- The hotel building in 2008
- Interactive map of the Marco Polo Davao area

General information
- Status: Completed
- Location: Davao City, Philippines
- Coordinates: 7°04′18.6″N 125°36′41.7″E﻿ / ﻿7.071833°N 125.611583°E
- Opening: April 27, 1998; 27 years ago
- Closed: June 20, 2020; 5 years ago
- Owner: Halifax Hotel Davao, Inc.
- Management: Marco Polo Hotels

Technical details
- Floor count: 18

Other information
- Number of rooms: 245

= Marco Polo Davao =

Hotel in Davao City, Philippines

Marco Polo Davao was a hotel in Davao City, Philippines.

==History==
Businessman Carlos Dominguez III conceptualized the idea of setting up a "first class" hotel in his hometown of Davao City around 1994. In his capacity of chairman and CEO of Halifax Hotel Davao, Inc., Dominguez approached various hotel brands for partnership namely – Hilton, Lian Court, Marco Polo, Mariott and New World. Halifax chose to partner with Marco Polo Hotels, which was based in Hong Kong.

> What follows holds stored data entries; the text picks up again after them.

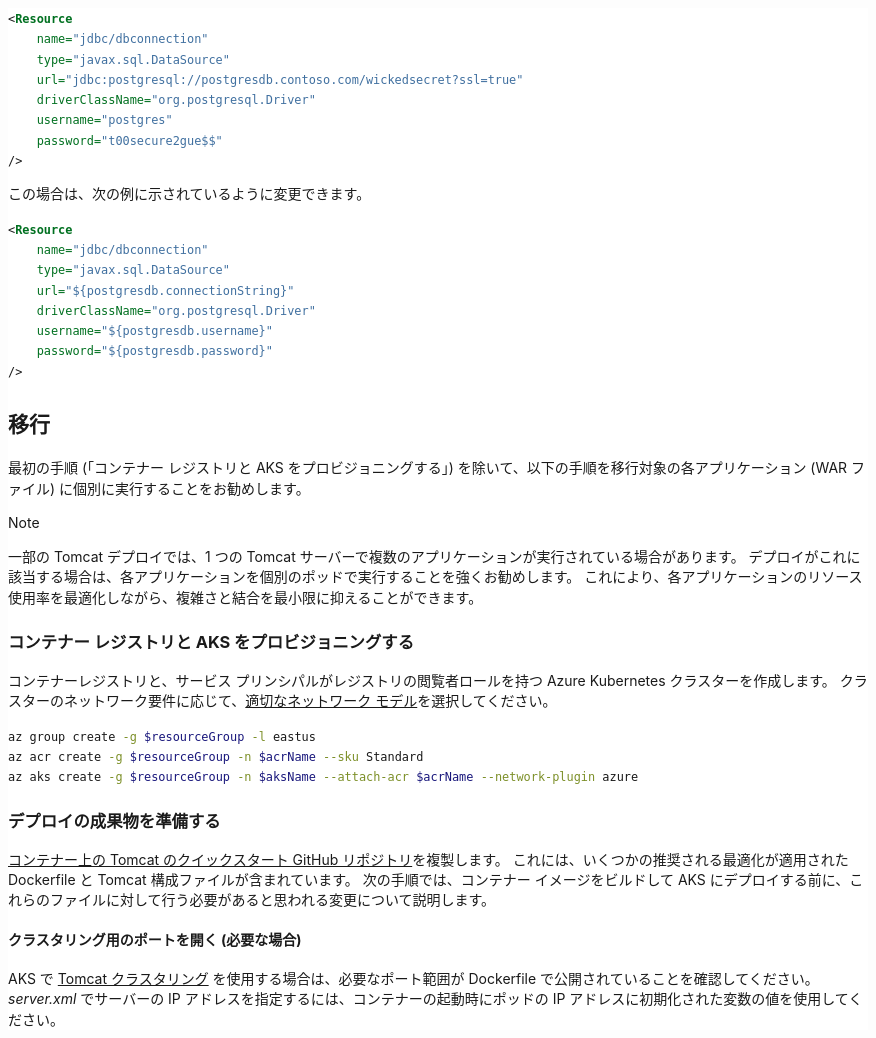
 ```xml
<Resource
    name="jdbc/dbconnection"
    type="javax.sql.DataSource"
    url="jdbc:postgresql://postgresdb.contoso.com/wickedsecret?ssl=true"
    driverClassName="org.postgresql.Driver"
    username="postgres"
    password="t00secure2gue$$"
/>
```

この場合は、次の例に示されているように変更できます。

```xml
<Resource
    name="jdbc/dbconnection"
    type="javax.sql.DataSource"
    url="${postgresdb.connectionString}"
    driverClassName="org.postgresql.Driver"
    username="${postgresdb.username}"
    password="${postgresdb.password}"
/>
```

## <a name="migration"></a>移行

最初の手順 (「コンテナー レジストリと AKS をプロビジョニングする」) を除いて、以下の手順を移行対象の各アプリケーション (WAR ファイル) に個別に実行することをお勧めします。

> [!NOTE]
> 一部の Tomcat デプロイでは、1 つの Tomcat サーバーで複数のアプリケーションが実行されている場合があります。 デプロイがこれに該当する場合は、各アプリケーションを個別のポッドで実行することを強くお勧めします。 これにより、各アプリケーションのリソース使用率を最適化しながら、複雑さと結合を最小限に抑えることができます。

### <a name="provision-container-registry-and-aks"></a>コンテナー レジストリと AKS をプロビジョニングする

コンテナーレジストリと、サービス プリンシパルがレジストリの閲覧者ロールを持つ Azure Kubernetes クラスターを作成します。 クラスターのネットワーク要件に応じて、[適切なネットワーク モデル](/azure/aks/operator-best-practices-network#choose-the-appropriate-network-model)を選択してください。

```bash
az group create -g $resourceGroup -l eastus
az acr create -g $resourceGroup -n $acrName --sku Standard
az aks create -g $resourceGroup -n $aksName --attach-acr $acrName --network-plugin azure
```

### <a name="prepare-the-deployment-artifacts"></a>デプロイの成果物を準備する

[コンテナー上の Tomcat のクイックスタート GitHub リポジトリ](https://github.com/Azure/tomcat-container-quickstart)を複製します。 これには、いくつかの推奨される最適化が適用された Dockerfile と Tomcat 構成ファイルが含まれています。 次の手順では、コンテナー イメージをビルドして AKS にデプロイする前に、これらのファイルに対して行う必要があると思われる変更について説明します。

#### <a name="open-ports-for-clustering-if-needed"></a>クラスタリング用のポートを開く (必要な場合)

AKS で [Tomcat クラスタリング](https://tomcat.apache.org/tomcat-9.0-doc/cluster-howto.html) を使用する場合は、必要なポート範囲が Dockerfile で公開されていることを確認してください。 *server.xml* でサーバーの IP アドレスを指定するには、コンテナーの起動時にポッドの IP アドレスに初期化された変数の値を使用してください。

By July 1997, construction of the Marco Polo Davao was underway. The building was erected at a 6000 sqm lot. At the time of its opening on April 27, 1998, the hotel building was the tallest in Davao City at 18 storeys and 245 rooms. It remained the tallest until the mid-2010s.

Marco Polo Davao ceased operations on June 15, 2020 due to the COVID-19 pandemic. Two years after the closure, Halifax Davao started the "planning phase" for the possible reopening of the hotel. As of May 2024, renovation of the hotel building facade was underway.

==Facilities==
Marco Polo Davao was hosted in a 18-storey building and had 245-rooms. It also had 12 function rooms.